Selon Yann Masoch : « On va avoir de plus en plus d’ IA dans les mobiles mais de manière transparente. De la même façon que la détection faciale pour déverrouiller son téléphone, pour obtenir une traduction automatique instantanée ou même retoucher ses photos, beaucoup de services IA existent déjà. On les utilise juste sans s’en rendre compte. » Car on parle d’IA mais nous utilisons surtout des outils, explique le formateur Fred Cavazza : « nous adoptons des outils, pas des technologies […] ChatGPT n’est pas un produit, c’est un démonstrateur technique. »
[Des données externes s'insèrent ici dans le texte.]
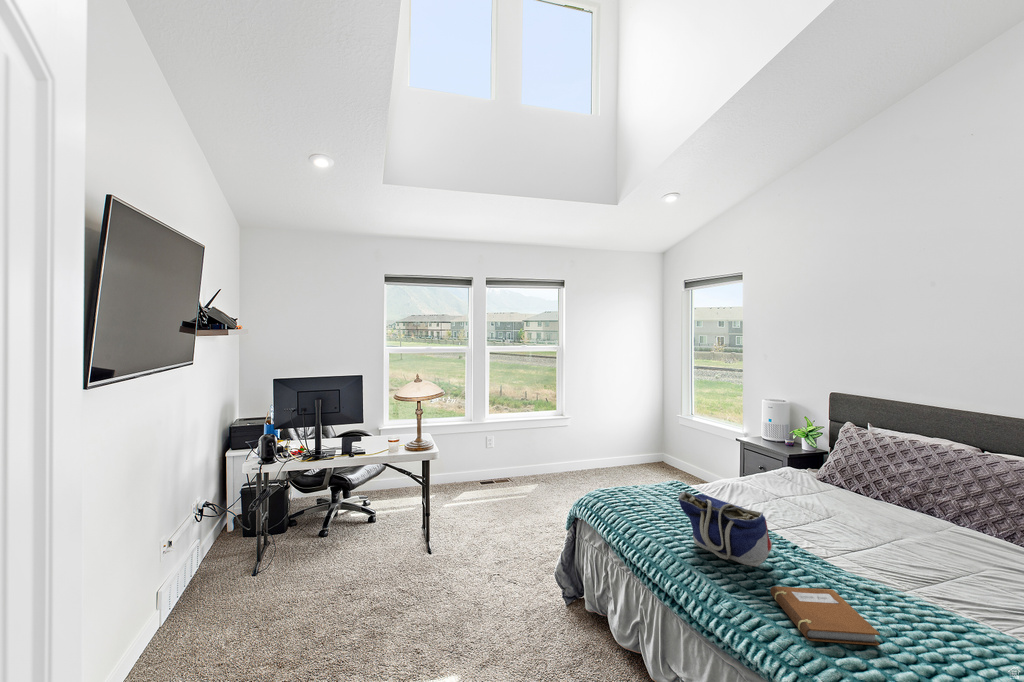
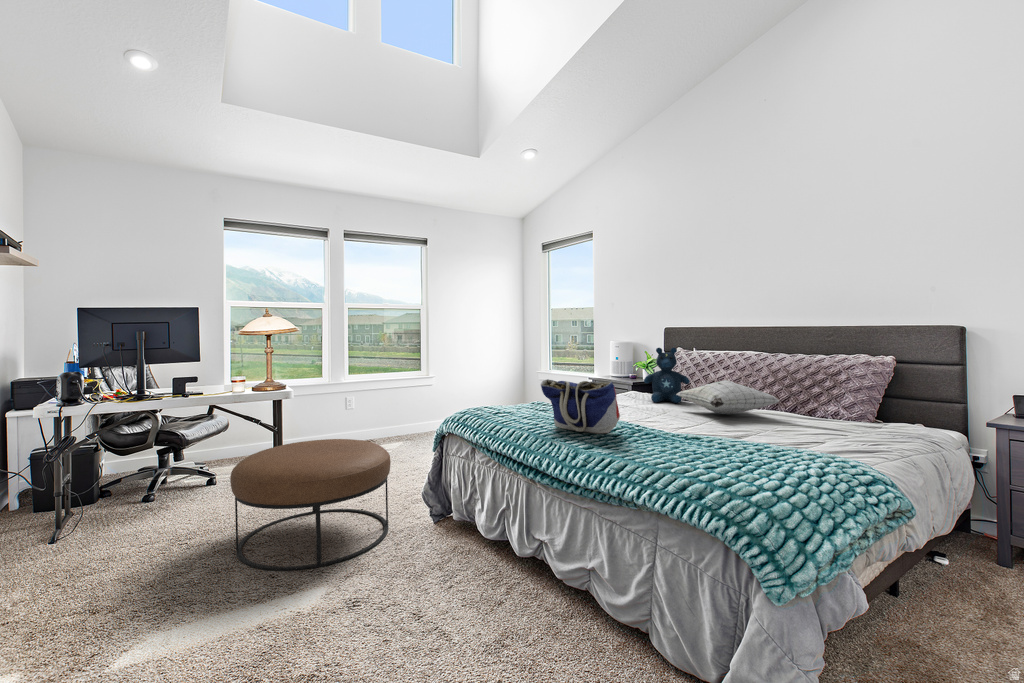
stuffed bear: none [801,431,861,501] -> present [644,348,690,403]
pillow: none [843,491,994,536] -> present [677,380,779,414]
ottoman: none [385,506,523,646] -> present [230,439,391,570]
notebook: present [770,586,880,646] -> none [619,435,701,462]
La question ainsi demeure, à quoi va servir l’IA dans la boite à outils que représente un smartphone ? « Apple ne fera quelque chose dans l’IA que si c’est utile à son client », martèle le journaliste Emmanuel Torregano qui ajoute : « Apple veut que ça soit utile et ils ne le feront qu’à partir du moment où ils ont trouvé à quoi l’IA pouvait bien servir. » La réponse n’est pas encore complètement évidente, mais tous les fabricants sont dans les starting-blocks pour se positionner sur le marché. La course est lancée.